IFF is an acronym for "Identification Friend <or> Foe", any system which attempts to determine whether an unknown contact is allied or enemy. While uniforms, badges, and "wear a white rag around your left shoulder" are all common ways to identify someone as a friendly or enemy soldier and they all meet the practical meaning of IFF, the acronym is usually used to mean an electronic system.
IFF systems are usually an add-on to a radar or other sensor system. A curious unit (ship, aircraft, etc) will have its sensor systems send a special code out. Friendly units should have their own sensor systems set to automatically reply with their own coded message. Naturally, an astute enemy will do its best to mimic these codes in order to be mistaken as friendly. If the curious unit recognizes the reply code, it may identify the replying unit as friendly, still unidentified, or even "Bogey is using yesterday's code, probably an enemy".

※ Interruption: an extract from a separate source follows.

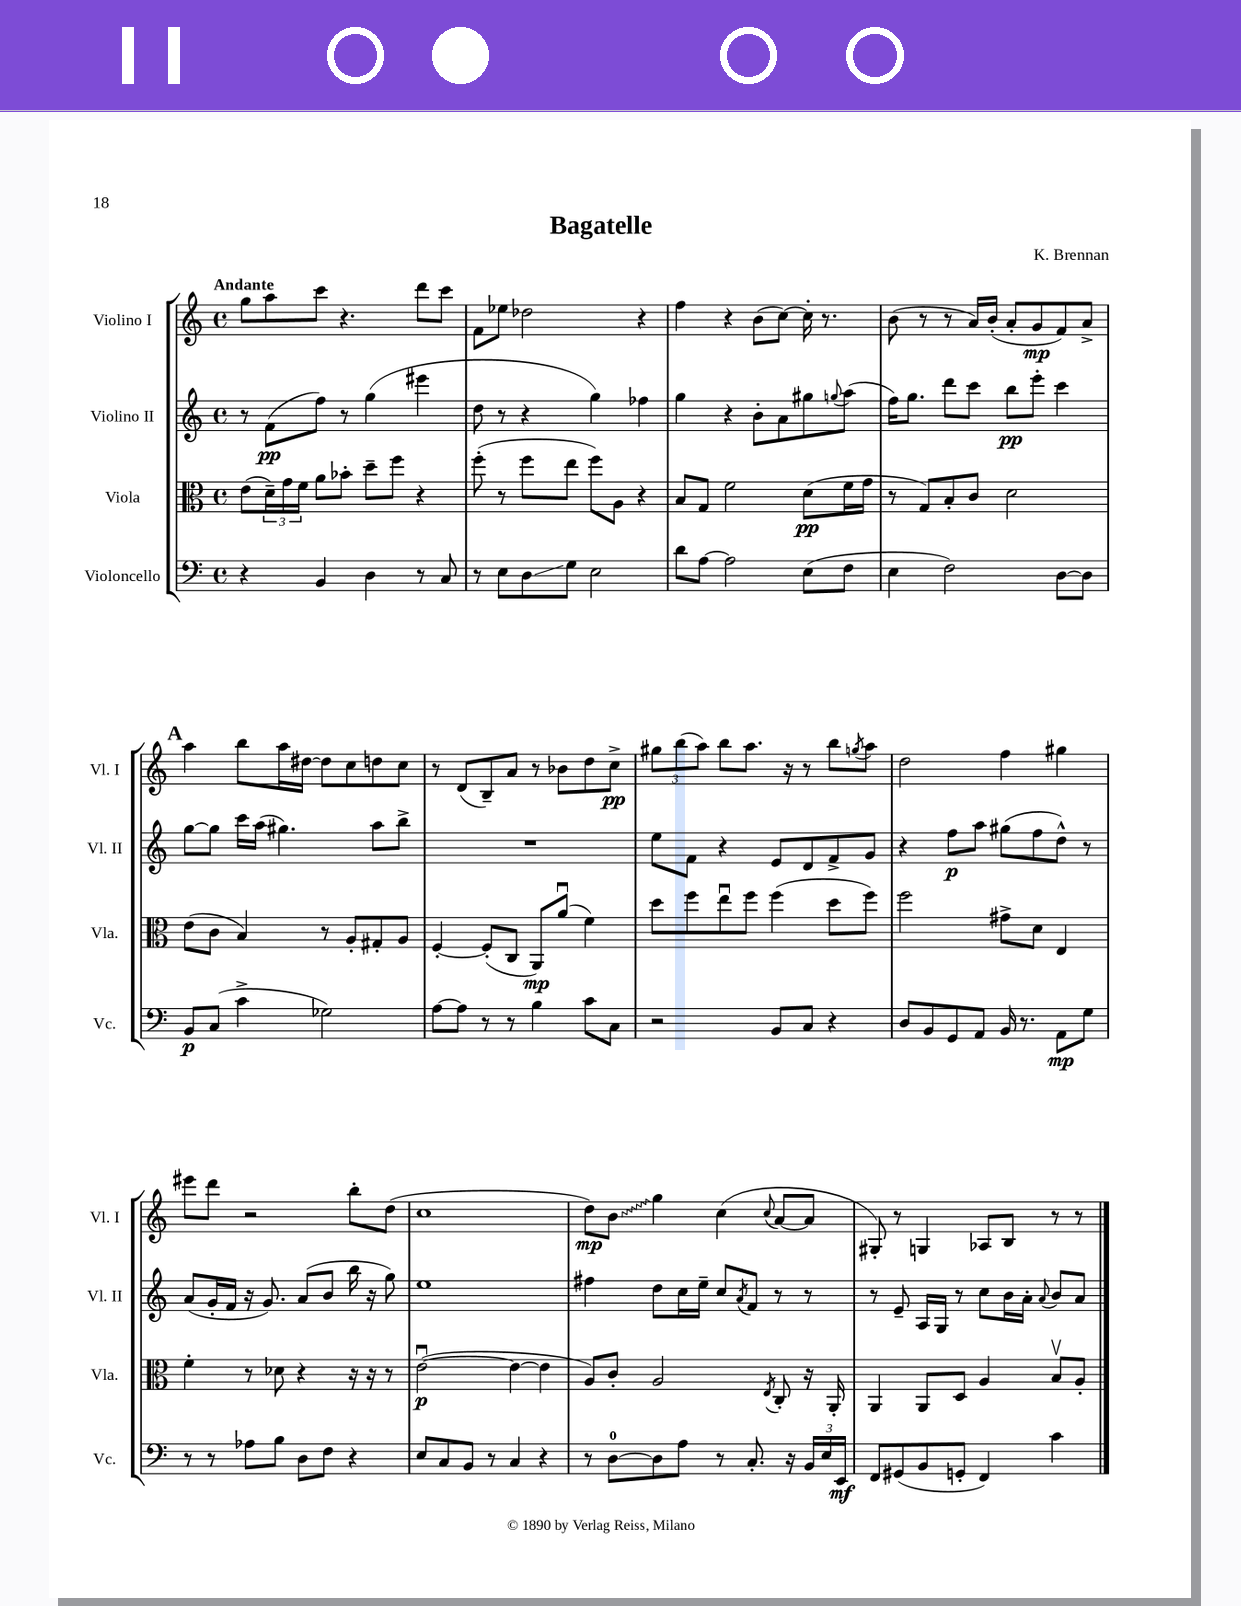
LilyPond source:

Depending upon tactical needs, these codes may be standard, changed daily, or even have the current time encoded into them so that there is no need to constantly change the codes to remain valid.
During the Swarm War, Confederacy AIs were able to determine the identity of any unknown force long before hostilities began. Because of this capability, automated IFF systems were only needed when there were no AIs available. Generally, this meant that the curious unit was a self-contained automated munition of some sort (missile, mine, torpedo, etc) which had to make immediate combat decisions about what to attack without access to an AI. Since the Sa'arm did not use electronic sensors or communication systems, all Confederacy automated munitions sent out IFF interrogation pulses whenever they encountered a new contact, and all Confederacy units from individual battle armor suits up to the largest warships automatically replied to those IFF pulses with their own identification codes.

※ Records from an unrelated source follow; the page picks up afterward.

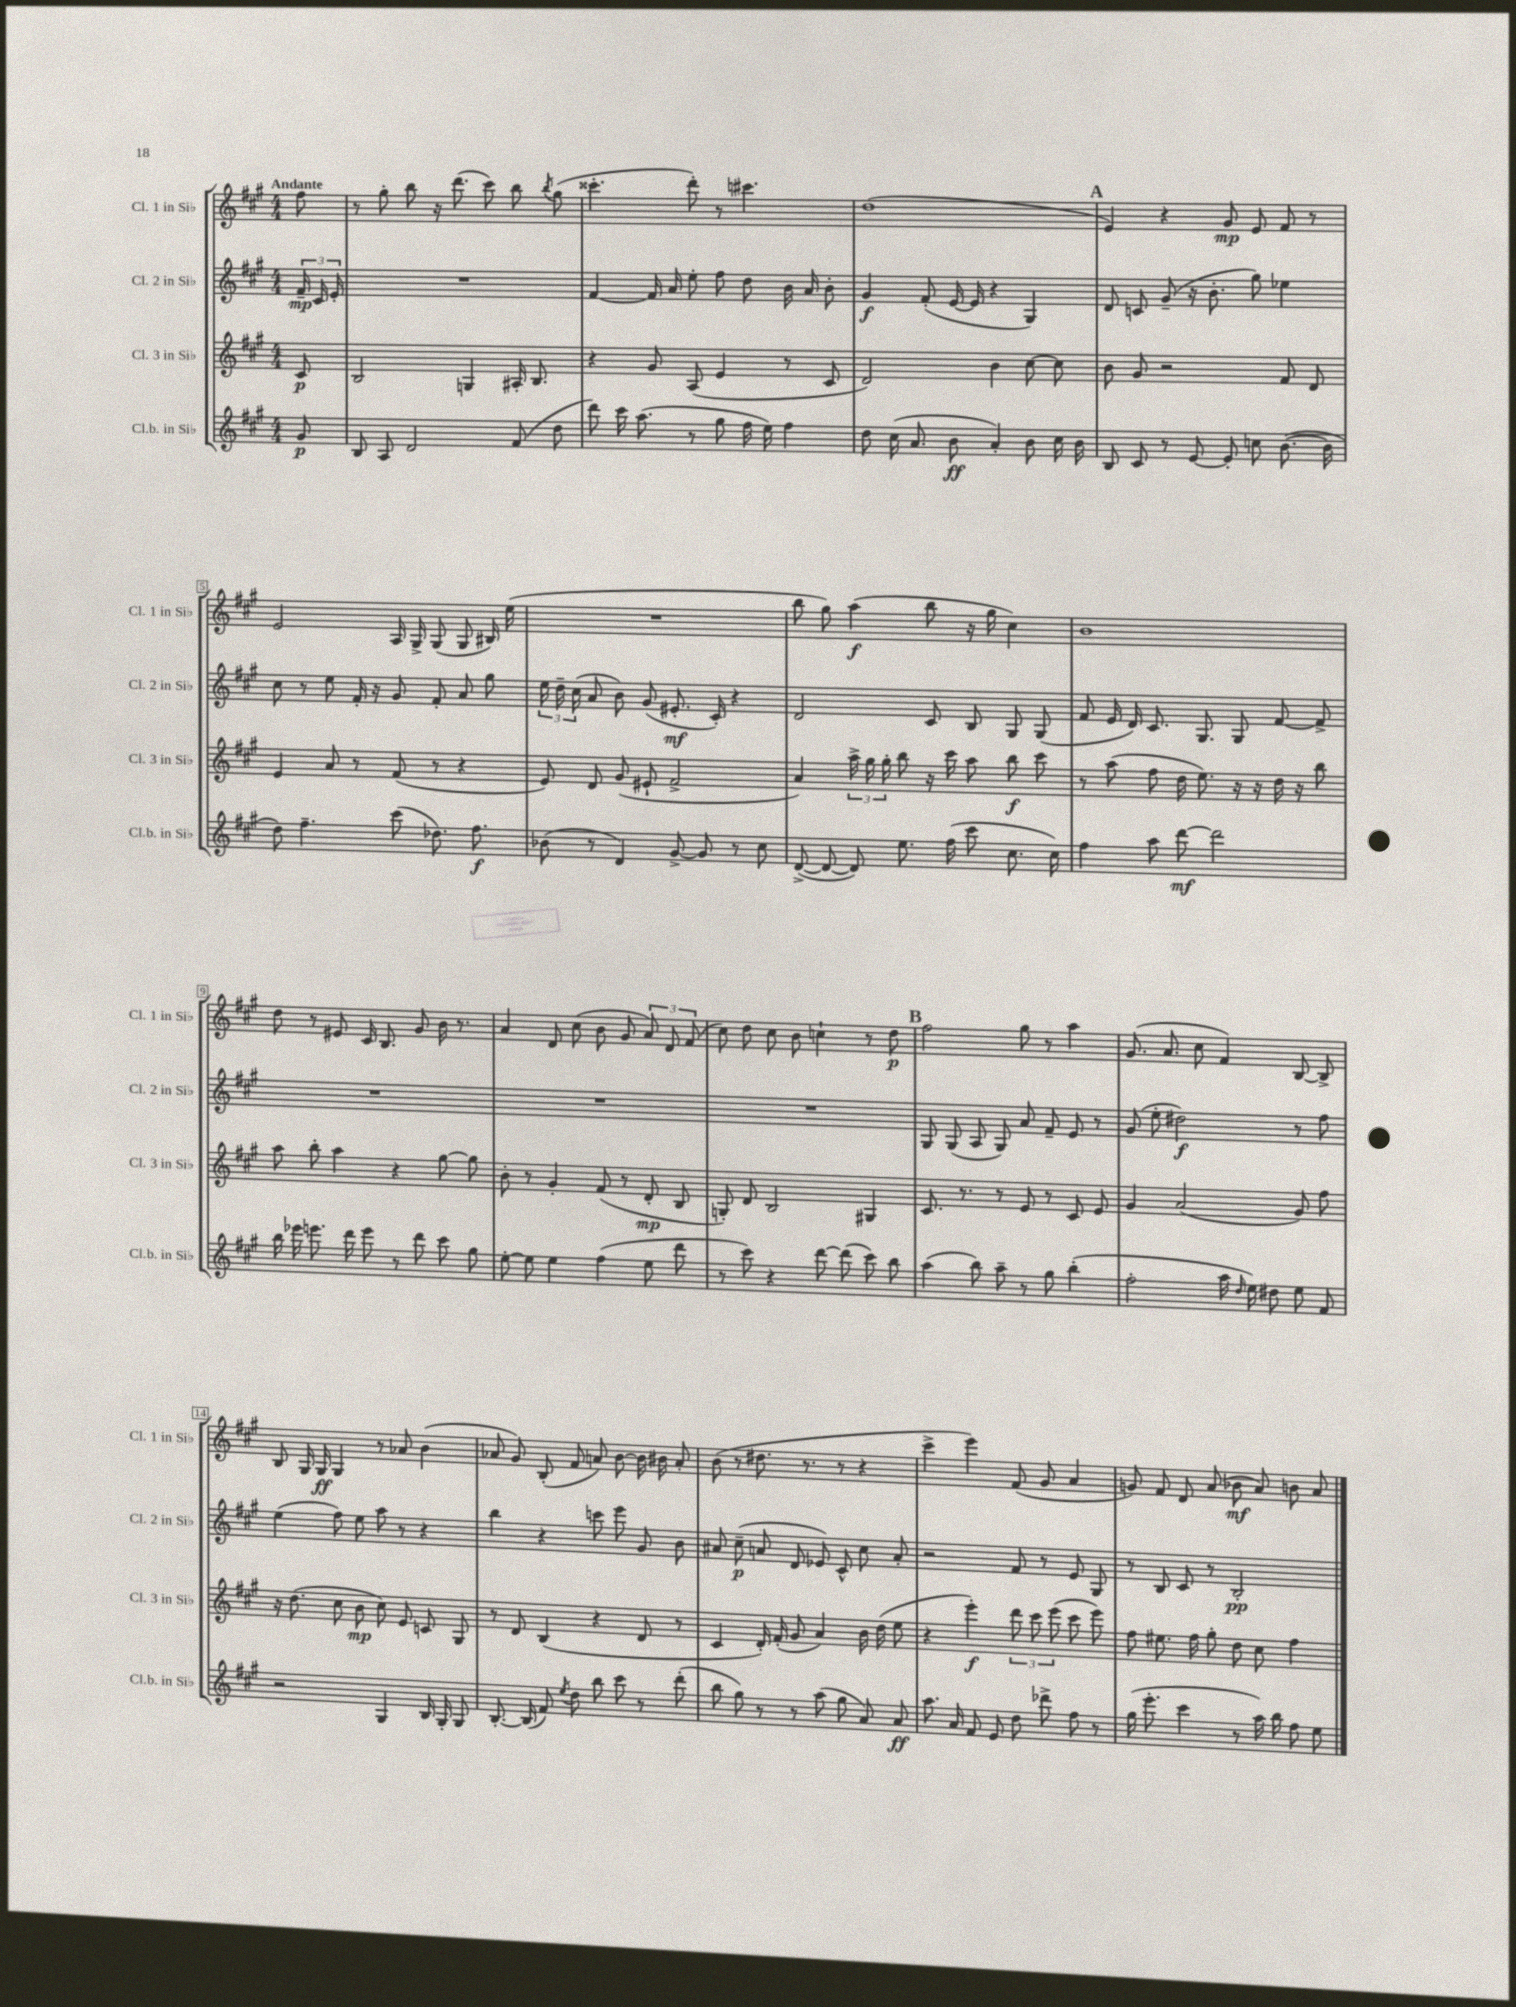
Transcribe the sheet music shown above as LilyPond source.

<<
\new StaffGroup <<
\new Staff = "s0" \with { instrumentName = "Cl. 1 in Sib" shortInstrumentName = "Cl. 1 in Sib" } {
    \clef treble \key a \major \numericTimeSignature \time 4/4 \partial 8 \tempo "Andante"
    \autoBeamOff fis''8 |
    r8 gis''8-. b''8 r16 d'''8.( cis'''8) b''8 \acciaccatura { b''8 } gis''8( |
    cisis'''4.-. d'''8-.) r8 cis'''4. |
    d''1( |
    \mark \markup { \bold "A" } e'4) r4 gis'8\mp e'8 fis'8 r8 |
    e'2 a16 gis16-> gis8( gis8 bis16) e''16( |
    R1 |
    b''8 gis''8) a''4\f( b''8 r16 gis''16 cis''4) |
    b'1 |
    d''8 r8 eis'8 cis'16 b8. gis'8 b'16 r8. |
    a'4 d'8 cis''8( b'8 gis'8 \tuplet 3/2 { a'8) d'8 fis'8( } |
    cis''8) d''8 cis''8 b'8 c''4-! r8 d''8\p |
    \mark \markup { \bold "B" } fis''2 gis''8 r8 a''4 |
    gis'8.( a'8. cis''8 fis'4) b8~ b8-> |
    b8 gis16 gis16\ff gis4 r8 aes'8 b'4( |
    aes'8 gis'8) b8-.( fis'8 a'8) b'8~ b'16 bis'16 a'8-. |
    b'8( r8 dis''8. r8. r8 r4 |
    cis'''4-> e'''4) fis'8( gis'8 a'4 |
    g'8) fis'8 d'8 a'8( bes'8\mf a'8) b'8 a'8 \bar "|." |
}
\new Staff = "s1" \with { instrumentName = "Cl. 2 in Sib" shortInstrumentName = "Cl. 2 in Sib" } {
    \clef treble \key a \major \numericTimeSignature \time 4/4 \partial 8
    \autoBeamOff \tuplet 3/2 { fis'16--\mp cis'16 e'16-. } |
    R1 |
    fis'4~ fis'16 a'16 e''8-. fis''8 d''8 b'16 a'16 b'8-. |
    gis'4\f fis'8-.( e'16~ e'16 r4 gis4) |
    \mark \markup { \bold "A" } d'8 c'8 gis'8--( r16 b'8.-. gis''8) ees''4 |
    cis''8 r8 e''8 fis'16-. r16 gis'8 fis'8-. a'8 gis''8 |
    \tuplet 3/2 { e''16 d''16-- cis''16( } a'8 b'8) gis'8( eis'8.-.\mf cis'16-.) r4 |
    d'2 cis'8 b8 gis8 gis8( |
    fis'8 e'16 d'16) cis'8. gis8. gis8 fis'8~ fis'8-> |
    R1 |
    R1 |
    R1 |
    \mark \markup { \bold "B" } gis8 gis8( a8 gis8) a'8 fis'8-- e'8 r8 |
    gis'8( e''8-. dis''2\f) r8 fis''8 |
    e''4( fis''8) e''8 a''8 r8 r4 |
    b''4 r4 c'''8 e'''8 gis'8 b'8 |
    ais'8 cis''8--\p( a'8 d'8 ees'8) cis'8-^ cis''8 a'8-. |
    r2 fis'8 r8 e'8 gis8 |
    r8 b8 cis'8 r8 b2-.\pp \bar "|." |
}
\new Staff = "s2" \with { instrumentName = "Cl. 3 in Sib" shortInstrumentName = "Cl. 3 in Sib" } {
    \clef treble \key a \major \numericTimeSignature \time 4/4 \partial 8
    \autoBeamOff cis'8\p |
    b2 g4 ais16-. b8. |
    r4 gis'8 a8( e'4 r8 cis'8 |
    d'2) b'4 cis''8~ cis''8 |
    \mark \markup { \bold "A" } b'8 gis'8 r2 fis'8 d'8 |
    e'4 a'8 r8 fis'8( r8 r4 |
    e'8) d'8 gis'8( eis'8-! fis'2-> |
    a'4) \tuplet 3/2 { a''16-> gis''16 gis''16-. } b''8 r16 cis'''16 a''8 b''8\f cis'''8 |
    r8 a''8( fis''8 d''16 e''8.) r16 r16 d''16 r16 b''8 |
    a''8 b''8-. a''4 r4 gis''8~ gis''8 |
    b'8-. r8 gis'4-. fis'8( r8 d'8-.\mp b8 |
    g8-.) d'8 b2 gis4 |
    \mark \markup { \bold "B" } cis'8. r8. r8 e'8 r8 cis'8 e'8 |
    gis'4 a'2( gis'8) fis''8 |
    r16 d''8.( cis''8 b'8\mp cis''8) e'8 c'8 gis8 |
    r8 d'8 b4( r4 d'8 r8 |
    cis'4 d'16-.) fis'16-.( gis'8 a'4) b'16 d''16( e''8 |
    r4 e'''4-.\f) \tuplet 3/2 { d'''8 cis'''8 e'''8( } cis'''8 e'''8) |
    fis''8 eis''8. fis''16 gis''8-. d''8 cis''8 fis''4 \bar "|." |
}
\new Staff = "s3" \with { instrumentName = "Cl.b. in Sib" shortInstrumentName = "Cl.b. in Sib" } {
    \clef treble \key a \major \numericTimeSignature \time 4/4 \partial 8
    \autoBeamOff gis'8\p |
    b8 a8 d'2 fis'8( d''8 |
    d'''8) cis'''16 a''8.( r8 gis''8 fis''16 e''16) fis''4 |
    d''8 cis''16( a'8. b'8\ff a'4-.) b'8 cis''16 b'16 |
    \mark \markup { \bold "A" } b8 cis'8 r8 e'8~ e'8-. c''8 b'8.~( b'16 |
    d''8) fis''4.-- cis'''8( des''8.) fis''8.\f |
    bes'8( r8 d'4) gis'8~-> gis'8 r8 cis''8 |
    d'8~->( d'8~ d'8) e''8. fis''16( cis'''8 cis''8. cis''16) |
    fis''4 a''8 d'''8~\mf d'''2 |
    b''16 ees'''16 e'''8. d'''16 e'''8 r8 d'''8 cis'''8 gis''8 |
    e''8~-. e''8 e''4 fis''4( e''8 d'''8 |
    r8 cis'''8) r4 d'''8~ d'''8( cis'''8) b''8 |
    \mark \markup { \bold "B" } a''4( b''8) a''8-- r8 gis''8 b''4-.( |
    fis''2-. a''16 \grace { d''16 } e''16) dis''8 e''8 fis'8 |
    r2 gis4 b16 gis16-. gis8 |
    b8.~-. b16( fis'8) \acciaccatura { e''8 } d''8 b''8 cis'''8 r8 d'''8-.( |
    b''8 gis''8) r8 r8 a''8( gis''8 a'8) a'8\ff |
    a''8. a'16 fis'8 e'8 d''8 des'''8-> fis''8 r8 |
    gis''16( e'''8.-. cis'''4 r8 a''16) b''16 fis''8 e''8 \bar "|." |
}
>>
>>
\layout { \context { \Score \override BarNumber.stencil = #(make-stencil-boxer 0.1 0.3 ly:text-interface::print) } }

The Sa'arm did occasionally capture a Confederacy asset (ship, combat vehicle, etc). If the electronic systems were still operating, the captured asset would reply to an IFF pulse but if an AI was available it would tell the Confederacy forces that the asset had been captured and was no longer part of the Confederacy. If no AI was available, a curious missile would accept the captured unit as friendly and ignore it.